[Saved entries]
===

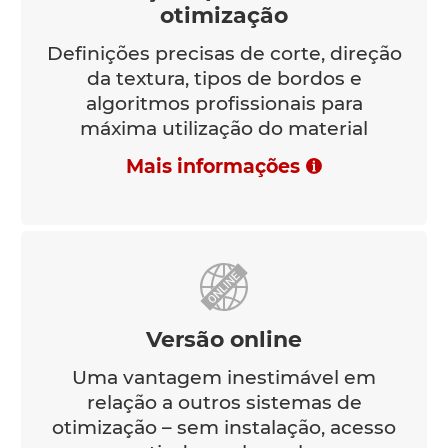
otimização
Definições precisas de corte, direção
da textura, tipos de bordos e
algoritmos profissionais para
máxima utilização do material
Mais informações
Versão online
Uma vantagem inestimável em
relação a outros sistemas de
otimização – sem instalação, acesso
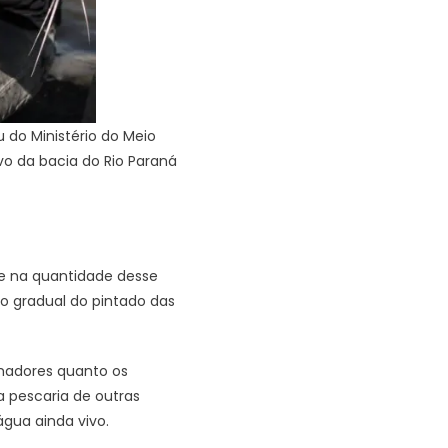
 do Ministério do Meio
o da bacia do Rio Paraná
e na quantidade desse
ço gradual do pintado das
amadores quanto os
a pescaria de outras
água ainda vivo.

===

ACTION ITEM
Reproduce all the records with each occurrence of "otimização" swapped for "optimização" and every other character left intact. Omit the pictures from your output.

WRITTEN ANSWER
optimização
Definições precisas de corte, direção
da textura, tipos de bordos e
algoritmos profissionais para
máxima utilização do material
Mais informações
Versão online
Uma vantagem inestimável em
relação a outros sistemas de
optimização – sem instalação, acesso
 do Ministério do Meio
o da bacia do Rio Paraná
e na quantidade desse
ço gradual do pintado das
amadores quanto os
a pescaria de outras
água ainda vivo.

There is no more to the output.